17 Maggio 2015 a Napoli presentazione “Cos’è il carcere”

Domenica 17 Maggio 2015  a  Napoli presentazione “Cos’è il carcere” ore 18  ex OPG Je So’ Pazzo Via  Imbriani 218, Napoli 11261928_661196997320300_1185512538347381580_n    “Cos’è il carcere” è uno di quei libri da rileggere più volte per poterne scoprire un senso sempre nuovo. La trama sottile e delicata del racconto soggettivo della vita da prigioniero, fa da contraltare alla forza di un’analisi politica che non può non leggere quest’istituzione all’interno di un sistema sociale che produce e perpetua sfruttamento ed esclusione.

Il carcere è un Non-luogo che per il suo solo esistere produce immediatamente una serie di contrapposizioni ineludibili: il dentro e il fuori, il noi e il loro, il me e gli altri.

Sopravvivere si può se non si lascia scivolare via il ricordo di cosa c’è che ti attende al di là delle mura: le relazioni affettive, le abitudini di vita, il senso di appartenenza a una collettività e a una parte politica che sono spesso l’iniettore di forza di questa resistenza.

Così ci si aggrappa a tutto ciò che è fuori e a chi aspetta con la propria stessa impazienza il momento della scarcerazione, scrivendo, mantenendo strenuamente il contatto con la vita che scorre all’esterno, ancorandosi a quei ricordi e a quegli obiettivi che la routine della prigionia inevitabilmente altera o rischia di spazzare via.

Sopravvivere si può se si costruiscono e cementano legami di fratellanza e di comunità fra chi si trova dallo stesso lato dei cancelli; se non ci si rassegna a subire inermi la violenza della parte avversaria, quella che la sua sfida eterna e senza tregua te la lancia non appena varchi la soglia della prigione cogliendoti solo ed impreparato, quella che ti lascia scegliere soltanto se provare a salvarsi o soccombere, se tenere alta la testa o lasciarsi annichilire.

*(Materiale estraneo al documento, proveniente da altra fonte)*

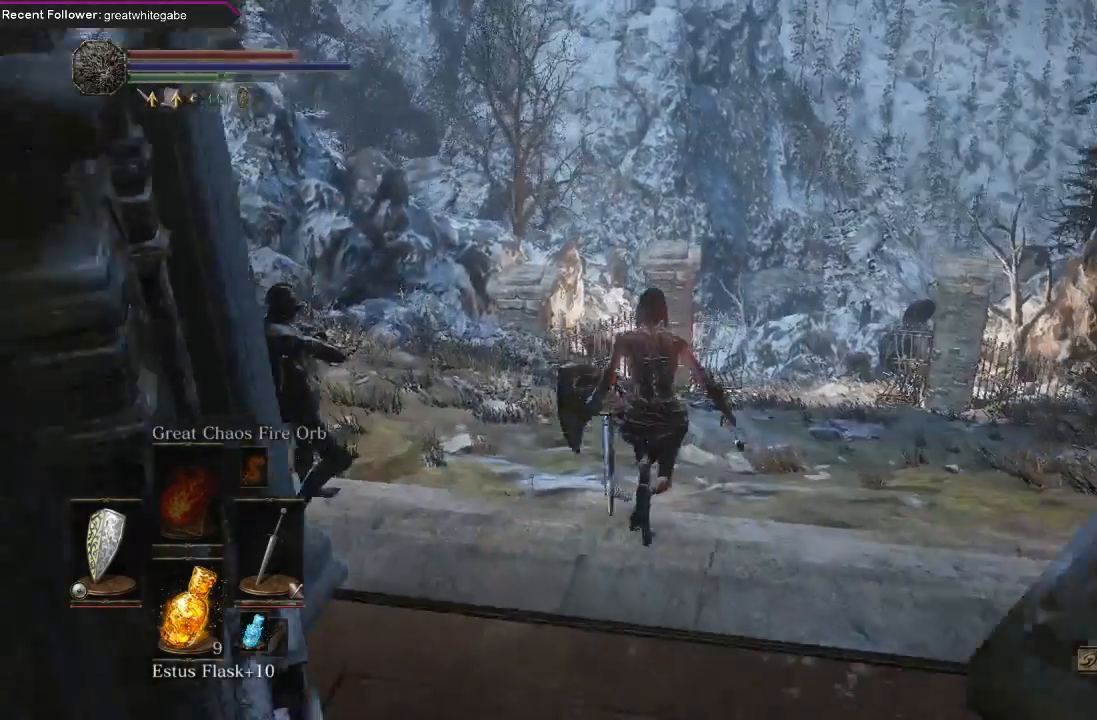
{"buttons": ["B"], "left_stick": "up", "right_stick": "center", "events": [[367, "right_stick", "right"], [500, "right_stick", "center"]]}
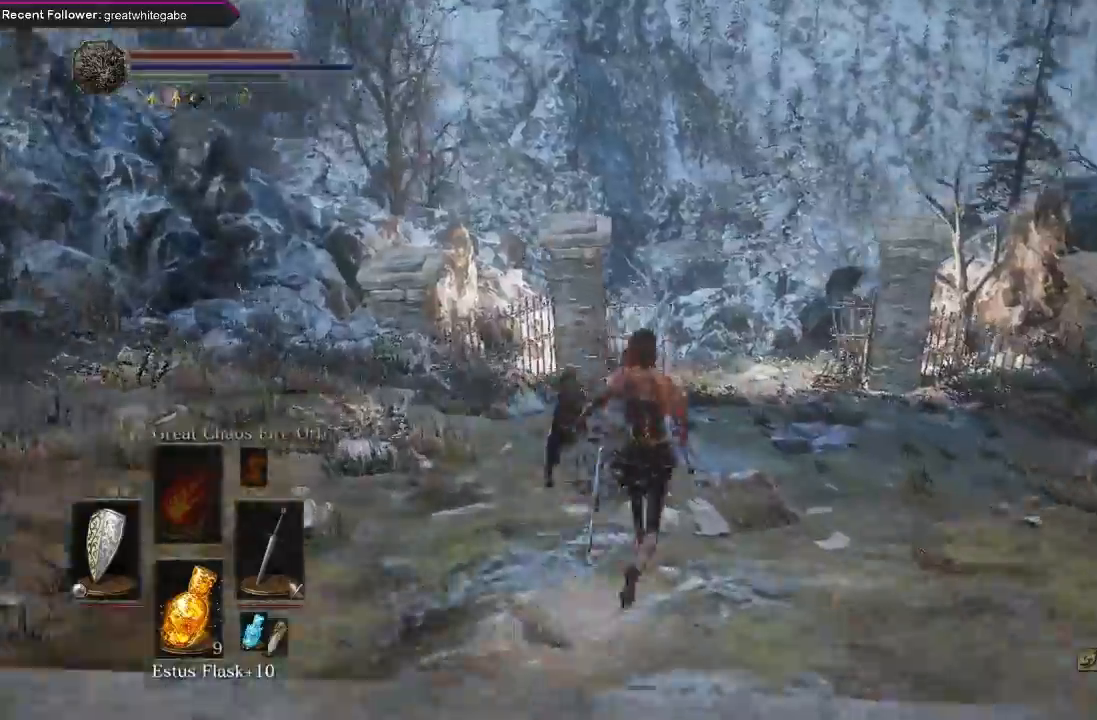
{"buttons": ["B"], "left_stick": "up", "right_stick": "center", "events": []}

Si intessono così relazioni intense fra compagni di viaggio con storie diverse e spesso incontrati per caso, quelli con cui provare a dividersi il dolore, nonostante la consapevolezza che ci si trova inevitabilmente soli a fare i conti se stessi. Sono i compagni che ti affiancano e verso cui ti senti in colpa quando arriva il giorno della libertà e devi lasciarli là dentro, separartene come se si trattasse di un abbandono.

Infine, sopravvivere si può se ci si allea con quella parte di sé che vuole farcela e che non rinuncia a lottare; quella che alla sospensione e alla negazione del tempo, alla limitazione dello spazio, alla violenza sui corpi, alla frustrazione, all’abulia e alla depressione vuole sopravvivere e controbattere. Così scorrono i giorni nell’addomesticamento del dolore e nella tensione continua della lotta all’istituzione carceraria, nell’incessante desiderio e nella pianificazione della rivolta e dell’evasione.

Si impara di giorno in giorno a riappropriarsi dei propri sensi, a leggere ogni rumore e ogni silenzio, a fare dei corridoi i luoghi non calpestati della socialità e della comunicazione. Si impara ad ignorare il ronzio della luce che è qualcun altro a decidere se tenere accesa o spenta. Si impara a fare dei ritmi imposti e della routine gli scogli a cui ancorarsi per non lasciarsi andare allo smarrimento.

Dal carcere si esce, ma come si esce da una trincea: mutilati per tutto ciò che per troppo tempo è stato negato con la forza, con il fardello pesante della memoria di ciò che è stato, degli incubi che sai già che non ti abbandoneranno, del marchio a vita di chi è stato dentro.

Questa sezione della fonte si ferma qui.